New Data Analytics Minor Now Available to Students
With the addition of this interdisciplinary minor—which is a combination of statistics, computer science, data management, and storytelling—Ursinus becomes one of just a few liberal arts colleges to offer a minor in the burgeoning field of data analytics.
The new minor prepares students to organize and assemble large data sets, process them, and use them to describe and answer questions about a world in which exponentially growing amounts of quantitative data are becoming available. In the context of the Ursinus core curriculum, the minor asks students to consider the question, “How can we understand the world?”
“We’ve known for years that data analytics is a rapidly growing field that is and will continue to have a huge impact on many aspects of our lives,” said Associate Professor and Chair of Business and Economics Scott Deacle, who worked with other faculty members to implement the new minor.
“Several years ago, we piloted a data analytics course, created and taught by Professor Emerita of Business and Economics Heather O’Neill and former institutional researcher Whitney Hawkins, that was well received by students. As we’ve added more faculty with expertise in the field, it became apparent that we could create a data analytics program that considers the human impact of the work that data analysts do while also ensuring that students have a rigorous background in how to conduct the technical work of data analytics.”
The motivation for the minor stems from the continuing increase in computing power and the explosion of devices connected to the Internet that collect data. Individuals and organizations of all types are confronting the challenge of processing and interpreting massive amounts of disparate data.

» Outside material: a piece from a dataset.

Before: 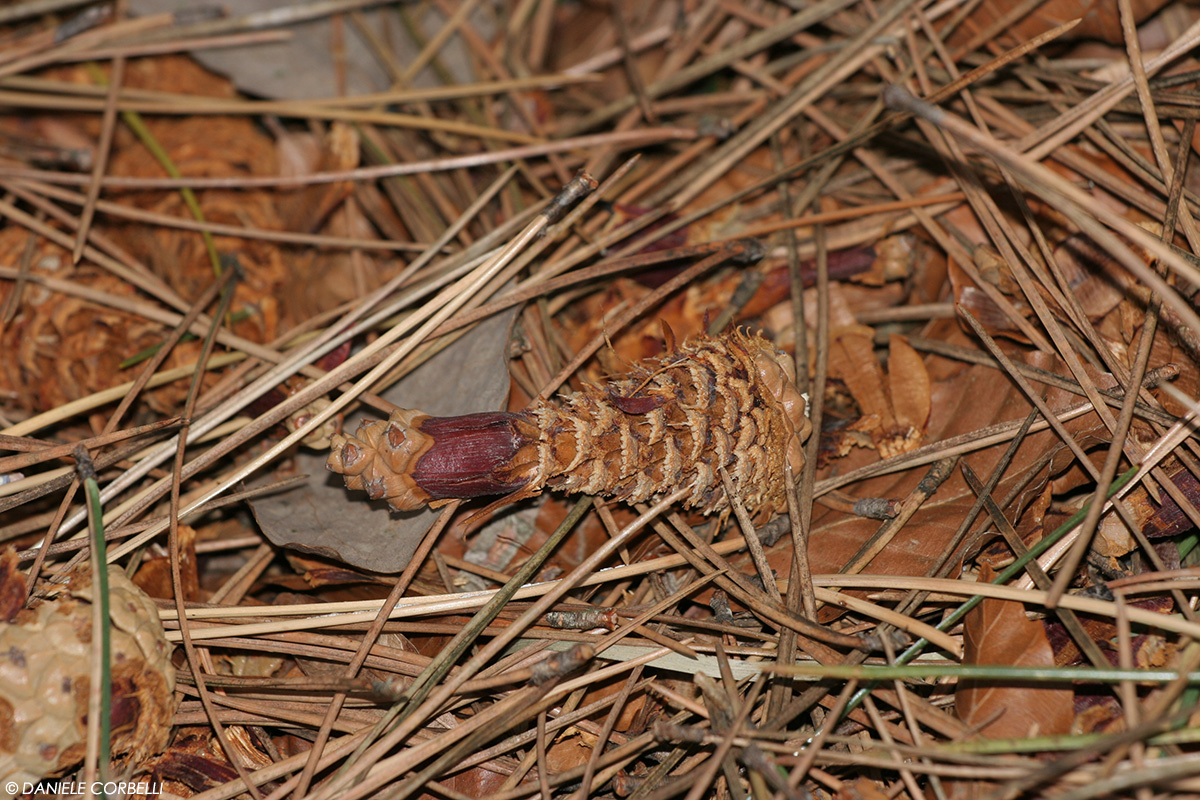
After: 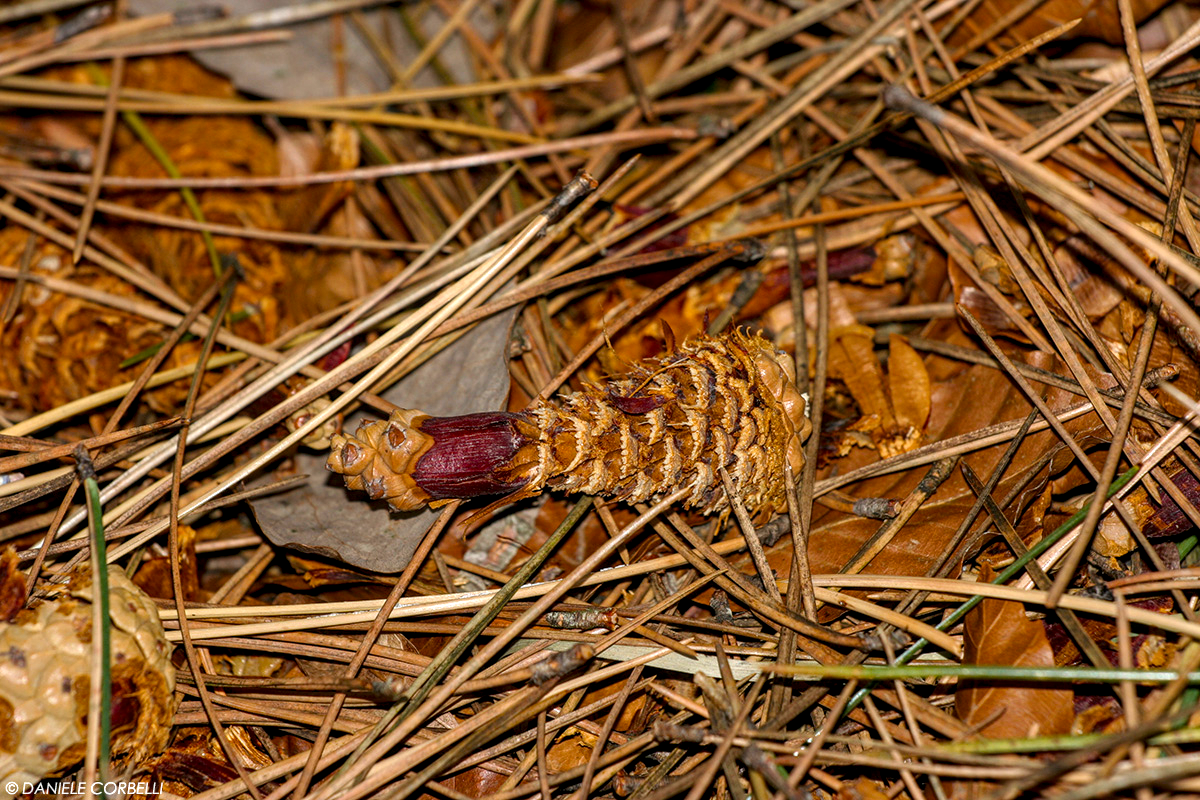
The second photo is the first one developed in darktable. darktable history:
local contrast: highlights 60%, shadows 60%, detail 160%
color balance rgb: linear chroma grading › global chroma 15%, perceptual saturation grading › global saturation 30%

As a result, society needs humans who understand how to assemble these data, ask the right questions of it, and draw the best answers.
While data analytics does involve statistics and computer science—two minors also offered as part of the curriculum—data analytics places more emphasis on data management and coding than traditional statistics courses; and involves a great deal more statistical analysis and interpretation than computer science.
The data analytics minor consists of 24 credits, with 16 to 20 credits in required courses that focus on topics such as R and Python programming languages. Sample courses include “Data Care and Cleaning” (DATA-202), “Data-Driven Insights and Society” (DATA-301), “Database Design” (CS-377), “Programming for the World” (CS-170Q), and “Intro to Digital Studies” (DIGS-200). All courses created for the new data analytics curriculum will include a component examining one or more of ethical concerns, social impact, or connections the Four Questions curriculum.